For each combination of virus \(i\) and antiserum \(\alpha\), we define antigenic distance as \(H_{i,\alpha} = \log_2(T_{a\alpha}) - \log_2(T_{i\alpha})\), where \(T_{i\alpha}\) is the antiserum titer required to inhibit virus \(i\) and \(T_{a\alpha}\) is the homologous titer.
In case multiple measurements are available, we average the base 2 logarithm of the titers. When no homologous titer was available, the maximal titer was used as a proxy for the homologous titer. \(H_{i,\alpha}\) is then modeled as a sum of virus avidity \(c_i\), serum potency \(p_\alpha\) and antigenic contribution of branches \(b \in (i \ldots \alpha)\) connecting the virus and antiserum in the phylogenetic tree.
$$
\Delta_{i\alpha} = p_\alpha + c_i + \sum_{b\in (i\ldots\alpha)} d_{b}
$$
The parameters \(d_b\), \(p_\alpha\), \(c_i\) are then estimated by minimizing the cost function
$$
C = \sum_{i,\alpha} (H_{i,\alpha} - \Delta_{i,\alpha})^2 + \lambda \sum_b d_b + \gamma \sum_i c_i^2 + \delta \sum_\alpha p_\alpha^2
$$
subject to the constraints \(d_b\geq0\).

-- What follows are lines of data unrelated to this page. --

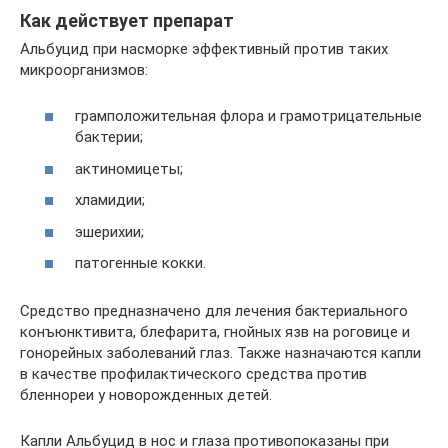
Как действует препарат
Альбуцид при насморке эффективный против таких
микроорганизмов:
грамположительная флора и грамотрицательные
бактерии;
актиномицеты;
хламидии;
эшерихии;
патогенные кокки.
Средство предназначено для лечения бактериального
конъюнктивита, блефарита, гнойных язв на роговице и
гонорейных заболеваний глаз. Также назначаются капли
в качестве профилактического средства против
бленнореи у новорожденных детей.
Капли Альбуцид в нос и глаза противопоказаны при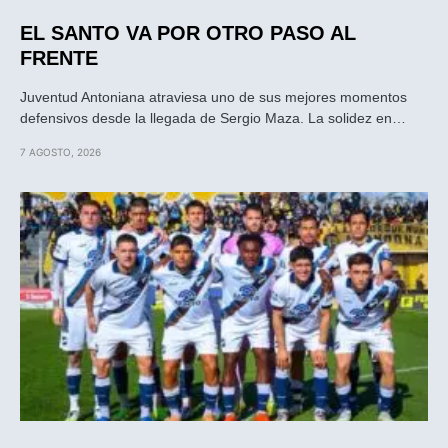
EL SANTO VA POR OTRO PASO AL
FRENTE
Juventud Antoniana atraviesa uno de sus mejores momentos
defensivos desde la llegada de Sergio Maza. La solidez en…
7 AGOSTO, 2026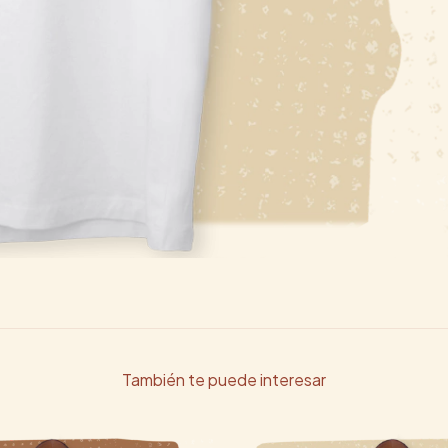
También te puede interesar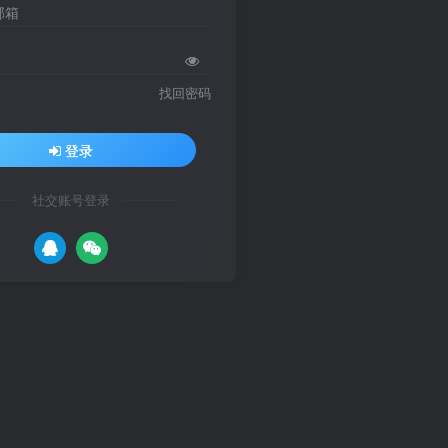
邮箱
找回密码
登录
社交账号登录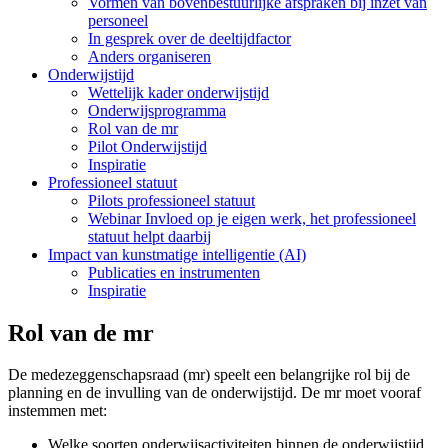
Vormen van bovenbestuurlijke afspraken bij inzet van
personeel
In gesprek over de deeltijdfactor
Anders organiseren
Onderwijstijd
Wettelijk kader onderwijstijd
Onderwijsprogramma
Rol van de mr
Pilot Onderwijstijd
Inspiratie
Professioneel statuut
Pilots professioneel statuut
Webinar Invloed op je eigen werk, het professioneel
statuut helpt daarbij
Impact van kunstmatige intelligentie (AI)
Publicaties en instrumenten
Inspiratie
Rol van de mr
De medezeggenschapsraad (mr) speelt een belangrijke rol bij de
planning en de invulling van de onderwijstijd. De mr moet vooraf
instemmen met:
Welke soorten onderwijsactiviteiten binnen de onderwijstijd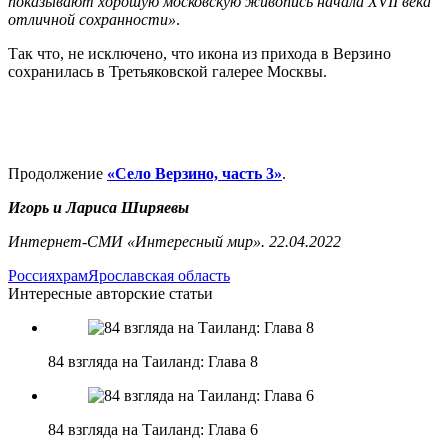
показывают хорошую московскую живопись начала XVII века
отличной сохранности»
.
Так что, не исключено, что икона из прихода в Верзино
сохранилась в Третьяковской галерее Москвы.
Продолжение
«Село Верзино, часть 3»
.
Игорь и Лариса Ширяевы
Интернет-СМИ «Интересный мир». 22.04.2022
Россия
храм
Ярославская область
Интересные авторские статьи
84 взгляда на Таиланд: Глава 8
84 взгляда на Таиланд: Глава 6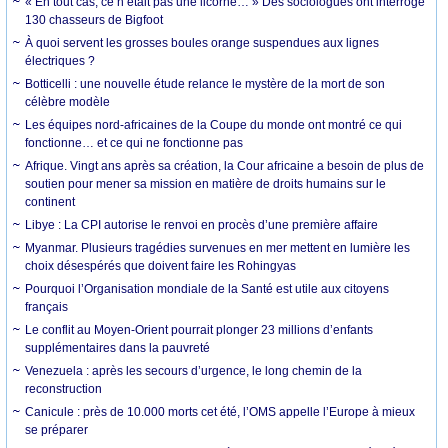
« En tout cas, ce n’était pas une licorne… » Des sociologues ont interrogé
130 chasseurs de Bigfoot
À quoi servent les grosses boules orange suspendues aux lignes
électriques ?
Botticelli : une nouvelle étude relance le mystère de la mort de son
célèbre modèle
Les équipes nord-africaines de la Coupe du monde ont montré ce qui
fonctionne… et ce qui ne fonctionne pas
Afrique. Vingt ans après sa création, la Cour africaine a besoin de plus de
soutien pour mener sa mission en matière de droits humains sur le
continent
Libye : La CPI autorise le renvoi en procès d’une première affaire
Myanmar. Plusieurs tragédies survenues en mer mettent en lumière les
choix désespérés que doivent faire les Rohingyas
Pourquoi l’Organisation mondiale de la Santé est utile aux citoyens
français
Le conflit au Moyen-Orient pourrait plonger 23 millions d’enfants
supplémentaires dans la pauvreté
Venezuela : après les secours d’urgence, le long chemin de la
reconstruction
Canicule : près de 10.000 morts cet été, l’OMS appelle l’Europe à mieux
se préparer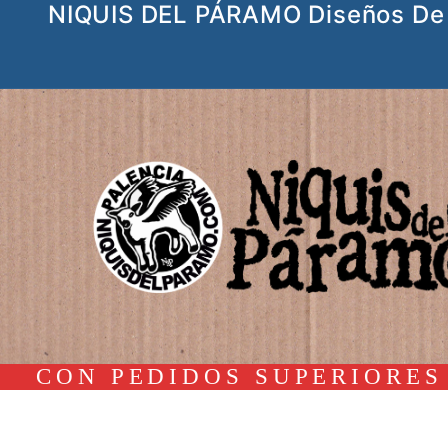
NIQUIS DEL PÁRAMO Diseños De 
Ir
al
contenido
CON PEDIDOS SUPERIORES 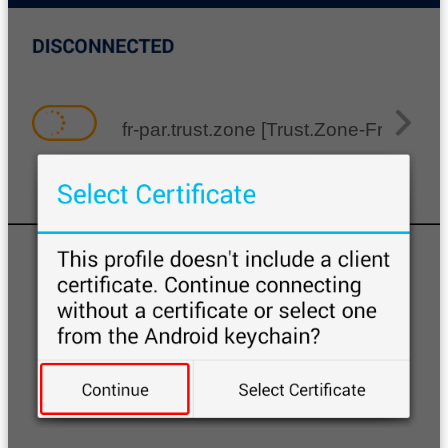
fr-par.trust.zone [Trust.Zone-France-Pa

To avoid overfitting, the different parameters of the model are regularized by the last three terms in the above equation. Large titer drops are penalized with their absolute value multiplied by \(\lambda\) (\(\ell_1\) regularization), which results in a sparse model in which most branches have no titer drop (
Candes and Tao, 2005). The antiserum potencies and virus avidities are \(\ell_2\)-regularized by \(\gamma\) and \(\delta\), penalizing very large values without enforcing sparsity. This constrained minimization can be cast into a canonical convex optimization problem and solved efficiently. In the substitution model, the sum over the path in the tree is replaced by a sum over amino acid differences in HA1. Sets of substitutions that always occur together are merged and treated as one compound substitution. The inference of the substitution model parameters is done in the same way as for the tree model (see
Harvey et al, 2014,
Sun et al, 2013} for a similar approach).
This optimization problem can be cast into a canonical quadratic programming problem which we solve using
cvxopt by M. Andersen and L. Vandenberghe.